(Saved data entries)
═══

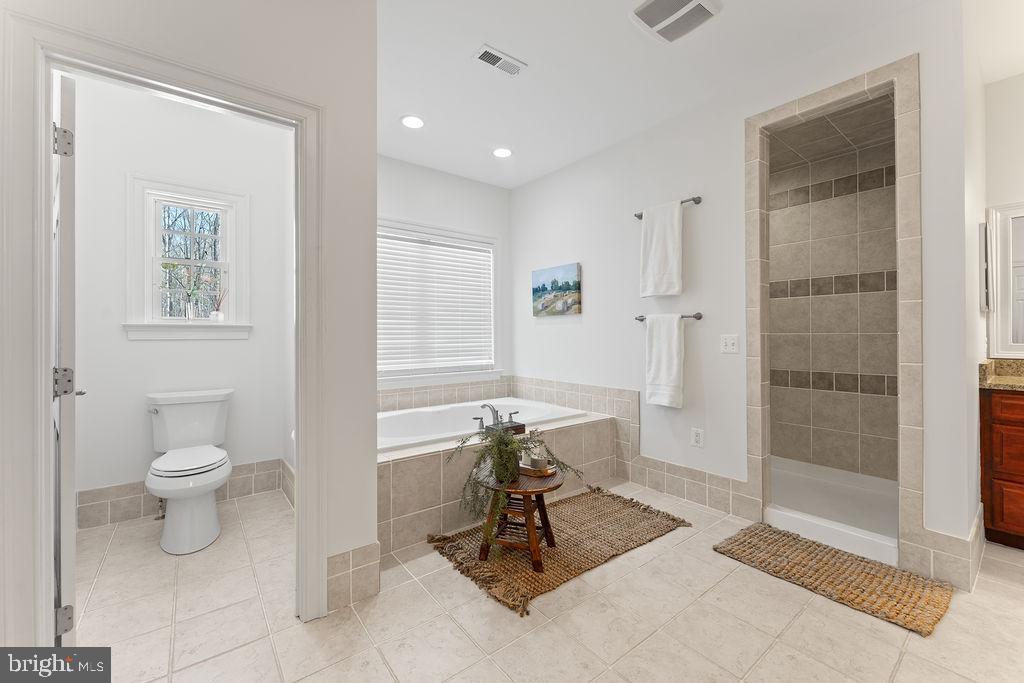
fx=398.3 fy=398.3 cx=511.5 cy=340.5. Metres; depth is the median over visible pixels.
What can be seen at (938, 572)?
baseboard
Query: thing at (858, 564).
bath mat
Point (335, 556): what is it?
baseboard
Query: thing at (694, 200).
towel bar
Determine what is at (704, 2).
exhaust fan
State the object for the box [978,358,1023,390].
countertop
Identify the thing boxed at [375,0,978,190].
ceiling
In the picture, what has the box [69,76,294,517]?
toilet room wall
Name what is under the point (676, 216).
white towel
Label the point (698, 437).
wall socket
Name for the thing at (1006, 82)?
vanity wall
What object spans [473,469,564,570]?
wooden stool
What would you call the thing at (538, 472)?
tray
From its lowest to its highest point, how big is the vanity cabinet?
1.040 m
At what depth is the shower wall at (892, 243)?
3.11 m
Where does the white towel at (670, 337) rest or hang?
hanging from the towel bar at (640, 319)
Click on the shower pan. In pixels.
(834, 486)
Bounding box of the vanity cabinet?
[978,387,1023,548]
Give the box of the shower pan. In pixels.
[765,457,898,564]
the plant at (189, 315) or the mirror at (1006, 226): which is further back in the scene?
the plant at (189, 315)
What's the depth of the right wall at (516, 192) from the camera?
2.71 m
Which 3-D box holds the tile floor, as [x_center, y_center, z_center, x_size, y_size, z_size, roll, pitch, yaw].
[0.630,1.174,1.807,4.989,0.097,5.329,0,0,-38]
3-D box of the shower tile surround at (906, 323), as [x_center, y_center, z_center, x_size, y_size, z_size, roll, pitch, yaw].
[1.803,-0.129,2.269,0.565,2.450,0.856,0,0,-38]
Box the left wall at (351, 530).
[0,0,375,647]
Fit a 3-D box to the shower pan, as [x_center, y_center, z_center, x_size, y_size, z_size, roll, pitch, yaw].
[2.034,1.066,2.849,1.064,0.128,1.357,0,0,-38]
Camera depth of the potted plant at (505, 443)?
1.97 m
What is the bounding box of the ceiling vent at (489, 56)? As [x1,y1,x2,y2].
[472,44,526,75]
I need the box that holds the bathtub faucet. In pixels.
[475,403,521,430]
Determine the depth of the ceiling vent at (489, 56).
2.29 m
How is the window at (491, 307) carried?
in the window wall at (423, 212)
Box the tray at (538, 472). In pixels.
[517,458,558,477]
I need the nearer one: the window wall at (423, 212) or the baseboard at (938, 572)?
the baseboard at (938, 572)
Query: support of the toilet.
on the tile floor
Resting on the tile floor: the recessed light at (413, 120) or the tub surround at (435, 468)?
the tub surround at (435, 468)
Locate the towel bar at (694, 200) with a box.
[633,196,702,220]
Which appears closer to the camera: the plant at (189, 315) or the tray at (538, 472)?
the tray at (538, 472)
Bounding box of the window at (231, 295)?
[125,175,251,340]
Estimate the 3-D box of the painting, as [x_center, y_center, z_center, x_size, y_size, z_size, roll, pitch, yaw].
[0.411,-0.471,3.788,0.035,0.462,0.610,0,0,-38]
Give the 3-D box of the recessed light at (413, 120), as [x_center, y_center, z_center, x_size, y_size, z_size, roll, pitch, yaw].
[-0.735,-1.623,2.955,0.189,0.008,0.191,0,0,-38]
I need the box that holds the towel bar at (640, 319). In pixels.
[634,312,702,320]
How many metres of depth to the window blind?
3.79 m
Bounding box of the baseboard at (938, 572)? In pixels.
[906,509,984,591]
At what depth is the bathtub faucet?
3.00 m
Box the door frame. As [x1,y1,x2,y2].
[3,5,324,647]
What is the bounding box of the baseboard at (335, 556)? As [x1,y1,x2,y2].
[326,542,380,611]
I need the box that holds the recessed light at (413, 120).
[400,115,424,128]
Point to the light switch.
(728, 341)
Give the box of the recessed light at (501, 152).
[492,147,512,157]
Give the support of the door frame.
attached to the left wall at (351, 530)
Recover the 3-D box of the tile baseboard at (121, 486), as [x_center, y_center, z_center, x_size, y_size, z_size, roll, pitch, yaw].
[-2.174,1.027,2.710,1.093,0.210,0.234,0,0,-38]
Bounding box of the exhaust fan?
[628,0,721,43]
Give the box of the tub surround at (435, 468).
[376,388,631,558]
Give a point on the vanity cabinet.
(992, 524)
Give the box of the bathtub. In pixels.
[378,398,586,452]
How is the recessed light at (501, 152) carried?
in the ceiling at (620, 26)
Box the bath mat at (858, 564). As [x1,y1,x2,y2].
[713,523,953,636]
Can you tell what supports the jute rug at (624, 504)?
on the tile floor
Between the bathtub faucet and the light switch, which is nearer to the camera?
the light switch
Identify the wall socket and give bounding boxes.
[690,427,703,447]
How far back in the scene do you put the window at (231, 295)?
2.77 m
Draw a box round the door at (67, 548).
[51,70,82,649]
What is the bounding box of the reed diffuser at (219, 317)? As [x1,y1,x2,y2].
[208,287,226,321]
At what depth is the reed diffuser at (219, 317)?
2.84 m
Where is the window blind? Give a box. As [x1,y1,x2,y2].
[378,227,492,374]
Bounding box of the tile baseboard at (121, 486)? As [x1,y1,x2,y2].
[76,459,293,529]
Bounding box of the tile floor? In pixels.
[65,480,1023,682]
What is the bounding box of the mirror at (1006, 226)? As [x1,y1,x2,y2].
[987,203,1023,356]
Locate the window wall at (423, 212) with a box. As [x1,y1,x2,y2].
[375,159,512,394]
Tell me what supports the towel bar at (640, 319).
attached to the right wall at (516, 192)
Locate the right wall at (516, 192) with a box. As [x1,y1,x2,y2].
[515,2,977,579]
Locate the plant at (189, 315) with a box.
[167,263,207,318]
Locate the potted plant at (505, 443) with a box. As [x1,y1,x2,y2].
[453,422,578,557]
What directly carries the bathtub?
in the tub surround at (435, 468)
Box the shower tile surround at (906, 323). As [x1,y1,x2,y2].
[744,58,924,575]
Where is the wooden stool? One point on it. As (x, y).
(542, 490)
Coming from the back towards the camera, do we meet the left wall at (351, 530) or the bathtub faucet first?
the bathtub faucet
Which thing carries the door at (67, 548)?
attached to the door frame
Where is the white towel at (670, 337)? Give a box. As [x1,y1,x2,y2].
[643,312,683,407]
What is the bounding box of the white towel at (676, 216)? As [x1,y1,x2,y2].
[639,200,682,297]
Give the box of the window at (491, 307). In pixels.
[377,219,498,383]
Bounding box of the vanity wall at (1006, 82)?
[982,73,1023,360]
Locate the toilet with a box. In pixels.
[143,389,234,553]
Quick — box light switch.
[720,334,738,353]
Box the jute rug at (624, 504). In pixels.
[426,485,689,616]
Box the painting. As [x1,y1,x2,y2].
[532,263,581,316]
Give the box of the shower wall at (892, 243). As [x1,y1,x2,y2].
[767,108,897,485]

═══

_The task_
Could you reproduce every entry exactly, leaving out the pictures?

_Answer to the exercise_
fx=398.3 fy=398.3 cx=511.5 cy=340.5. Metres; depth is the median over visible pixels.
What can be seen at (938, 572)?
baseboard
Query: thing at (858, 564).
bath mat
Point (335, 556): what is it?
baseboard
Query: thing at (694, 200).
towel bar
Determine what is at (704, 2).
exhaust fan
State the object for the box [978,358,1023,390].
countertop
Identify the thing boxed at [375,0,978,190].
ceiling
In the picture, what has the box [69,76,294,517]?
toilet room wall
Name what is under the point (676, 216).
white towel
Label the point (698, 437).
wall socket
Name for the thing at (1006, 82)?
vanity wall
What object spans [473,469,564,570]?
wooden stool
What would you call the thing at (538, 472)?
tray
From its lowest to its highest point, how big is the vanity cabinet?
1.040 m
At what depth is the shower wall at (892, 243)?
3.11 m
Where does the white towel at (670, 337) rest or hang?
hanging from the towel bar at (640, 319)
Click on the shower pan. In pixels.
(834, 486)
Bounding box of the vanity cabinet?
[978,387,1023,548]
Give the box of the shower pan. In pixels.
[765,457,898,564]
the plant at (189, 315) or the mirror at (1006, 226): which is further back in the scene?
the plant at (189, 315)
What's the depth of the right wall at (516, 192) from the camera?
2.71 m
Which 3-D box holds the tile floor, as [x_center, y_center, z_center, x_size, y_size, z_size, roll, pitch, yaw].
[0.630,1.174,1.807,4.989,0.097,5.329,0,0,-38]
3-D box of the shower tile surround at (906, 323), as [x_center, y_center, z_center, x_size, y_size, z_size, roll, pitch, yaw].
[1.803,-0.129,2.269,0.565,2.450,0.856,0,0,-38]
Box the left wall at (351, 530).
[0,0,375,647]
Fit a 3-D box to the shower pan, as [x_center, y_center, z_center, x_size, y_size, z_size, roll, pitch, yaw].
[2.034,1.066,2.849,1.064,0.128,1.357,0,0,-38]
Camera depth of the potted plant at (505, 443)?
1.97 m
What is the bounding box of the ceiling vent at (489, 56)? As [x1,y1,x2,y2].
[472,44,526,75]
I need the box that holds the bathtub faucet. In pixels.
[475,403,521,430]
Determine the depth of the ceiling vent at (489, 56).
2.29 m
How is the window at (491, 307) carried?
in the window wall at (423, 212)
Box the tray at (538, 472). In pixels.
[517,458,558,477]
I need the nearer one: the window wall at (423, 212) or the baseboard at (938, 572)?
the baseboard at (938, 572)
Query: support of the toilet.
on the tile floor
Resting on the tile floor: the recessed light at (413, 120) or the tub surround at (435, 468)?
the tub surround at (435, 468)
Locate the towel bar at (694, 200) with a box.
[633,196,702,220]
Which appears closer to the camera: the plant at (189, 315) or the tray at (538, 472)?
the tray at (538, 472)
Bounding box of the window at (231, 295)?
[125,175,251,340]
Estimate the 3-D box of the painting, as [x_center, y_center, z_center, x_size, y_size, z_size, roll, pitch, yaw].
[0.411,-0.471,3.788,0.035,0.462,0.610,0,0,-38]
Give the 3-D box of the recessed light at (413, 120), as [x_center, y_center, z_center, x_size, y_size, z_size, roll, pitch, yaw].
[-0.735,-1.623,2.955,0.189,0.008,0.191,0,0,-38]
I need the box that holds the towel bar at (640, 319). In pixels.
[634,312,702,320]
How many metres of depth to the window blind?
3.79 m
Bounding box of the baseboard at (938, 572)? In pixels.
[906,509,984,591]
At what depth is the bathtub faucet?
3.00 m
Box the door frame. As [x1,y1,x2,y2].
[3,5,324,647]
What is the bounding box of the baseboard at (335, 556)? As [x1,y1,x2,y2].
[326,542,380,611]
I need the box that holds the recessed light at (413, 120).
[400,115,424,128]
Point to the light switch.
(728, 341)
Give the box of the recessed light at (501, 152).
[492,147,512,157]
Give the support of the door frame.
attached to the left wall at (351, 530)
Recover the 3-D box of the tile baseboard at (121, 486), as [x_center, y_center, z_center, x_size, y_size, z_size, roll, pitch, yaw].
[-2.174,1.027,2.710,1.093,0.210,0.234,0,0,-38]
Bounding box of the exhaust fan?
[628,0,721,43]
Give the box of the tub surround at (435, 468).
[376,388,631,558]
Give a point on the vanity cabinet.
(992, 524)
Give the box of the bathtub. In pixels.
[378,398,586,452]
How is the recessed light at (501, 152) carried?
in the ceiling at (620, 26)
Box the bath mat at (858, 564). As [x1,y1,x2,y2].
[713,523,953,636]
Can you tell what supports the jute rug at (624, 504)?
on the tile floor
Between the bathtub faucet and the light switch, which is nearer to the camera?
the light switch
Identify the wall socket and give bounding boxes.
[690,427,703,447]
How far back in the scene do you put the window at (231, 295)?
2.77 m
Draw a box round the door at (67, 548).
[51,70,82,649]
What is the bounding box of the reed diffuser at (219, 317)? As [x1,y1,x2,y2].
[208,287,226,321]
At what depth is the reed diffuser at (219, 317)?
2.84 m
Where is the window blind? Give a box. As [x1,y1,x2,y2].
[378,227,492,374]
Bounding box of the tile baseboard at (121, 486)? As [x1,y1,x2,y2].
[76,459,293,529]
Bounding box of the tile floor? In pixels.
[65,480,1023,682]
What is the bounding box of the mirror at (1006, 226)? As [x1,y1,x2,y2].
[987,203,1023,356]
Locate the window wall at (423, 212) with a box. As [x1,y1,x2,y2].
[375,159,512,394]
Tell me what supports the towel bar at (640, 319).
attached to the right wall at (516, 192)
Locate the right wall at (516, 192) with a box. As [x1,y1,x2,y2].
[515,2,977,579]
Locate the plant at (189, 315) with a box.
[167,263,207,318]
Locate the potted plant at (505, 443) with a box. As [x1,y1,x2,y2].
[453,422,578,557]
What directly carries the bathtub?
in the tub surround at (435, 468)
Box the shower tile surround at (906, 323). As [x1,y1,x2,y2].
[744,58,924,575]
Where is the wooden stool? One point on it. As (x, y).
(542, 490)
Coming from the back towards the camera, do we meet the left wall at (351, 530) or the bathtub faucet first?
the bathtub faucet
Which thing carries the door at (67, 548)?
attached to the door frame
Where is the white towel at (670, 337)? Give a box. As [x1,y1,x2,y2].
[643,312,683,407]
What is the bounding box of the white towel at (676, 216)? As [x1,y1,x2,y2].
[639,200,682,297]
Give the box of the window at (491, 307). In pixels.
[377,219,498,383]
Bounding box of the vanity wall at (1006, 82)?
[982,73,1023,360]
Locate the toilet with a box. In pixels.
[143,389,234,553]
Quick — box light switch.
[720,334,738,353]
Box the jute rug at (624, 504). In pixels.
[426,485,689,616]
Box the painting. As [x1,y1,x2,y2].
[532,263,581,316]
Give the box of the shower wall at (892, 243). As [x1,y1,x2,y2].
[767,108,897,485]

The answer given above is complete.